Stock market returns vary depending on the company and the market. Returns are usually between 7% to 10% over the long run. However, there is always risk involved and certain companies won’t perform as well as others. This is why investors buy a diverse portfolio of stocks in different companies.
How Do Stocks Work?
Stocks are traded on the stock market, where prices are constantly changing. Stock prices are based on supply and demand. This means that the stock price will increase in value if there is a high demand made by buyers.
If very few people are buying stocks, then the price will be lower. Stock prices can also rise if traders think that the company will be increasing its earnings. The general aim of stock trading is to buy low and sell high.
Companies introduce stocks to the market for the first time in a process called the Initial Public Offering (IPO). Once stockholders have bought shares in the IPO, they can then trade their stocks on the stock market.
Companies go public and sell stocks to gain more capital for their business. They use these new funds for various strategies to grow or invest in their business.
Stocks are bought and sold through brokers. These brokers represent each investor. If you are interested in joining the stock market, then you will need to open up an account with a stockbroker.
Different Types of Stocks
Stocks come in a variety of different forms. Most traders will invest in common stocks. These are forms of corporate equity that give the shareholder voting rights. Common stock values change depending on the time they are traded. If companies liquidate or go bankrupt, then common stocks are last to receive dividends, after preferred stockholders and bondholders.
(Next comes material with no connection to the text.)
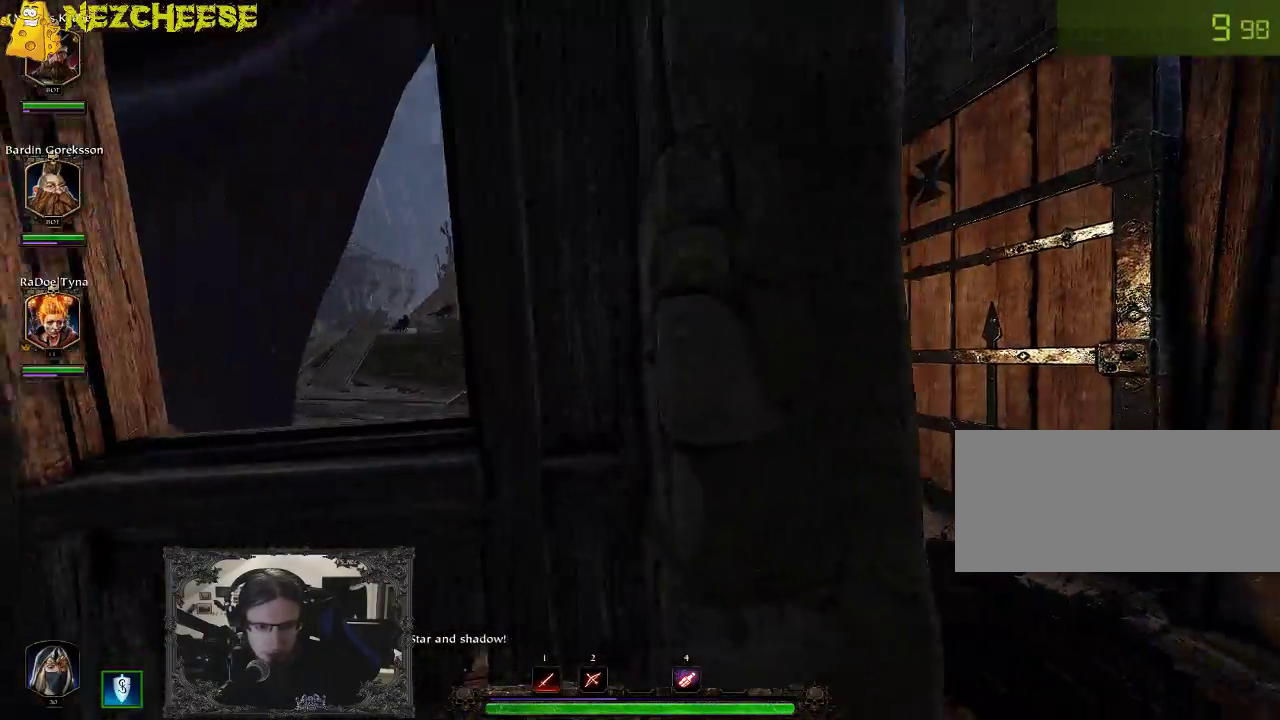
{"keys": ["w"], "events": [[300, "d", "up"]]}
Other types of stocks include preferred stocks, which can have more complexities. Stocks are generally categorized into different groups according to their sector. This includes things like basic materials, conglomerates, consumer goods, technology, services, financial, healthcare, and so on.
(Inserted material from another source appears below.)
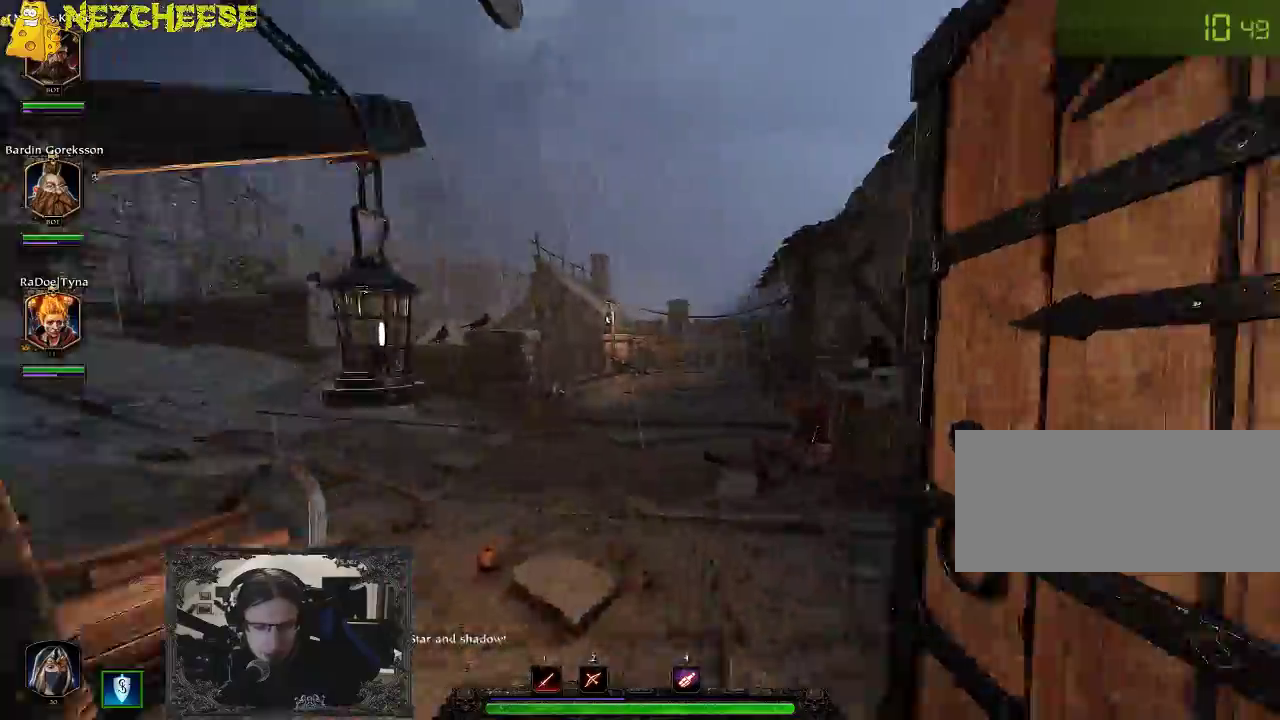
{"keys": ["w"], "events": []}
Some other types of stocks that you will likely come across include:
- Blue-chip stocks/income stocks: These are safer stocks to buy that pay out dividends. They do not offer fast growth, as they rely on stable industries and businesses. Blue-chip stocks are a good choice for long-term growth.
- Value stocks: Value stocks are attached to large, stable companies that are not expected to grow much or change in value. These stocks pay dividends.
- Growth stocks: These are stocks attached to companies that are anticipating rapid growth. Generally, growth stocks don't pay dividends. Investors like to buy exciting growth stocks, and sell them when the value rises.
Stocks give you a form of ownership in a company. This ownership has a value based on the performance of the company, offering investors the opportunity to sell stocks as their price increases to make a profit.
Stock trading is a key feature of any investing strategy. You get various types of stocks and ways of making money from them. The common idea is to buy low, sell high, and earn off the success of the company you hold shares in.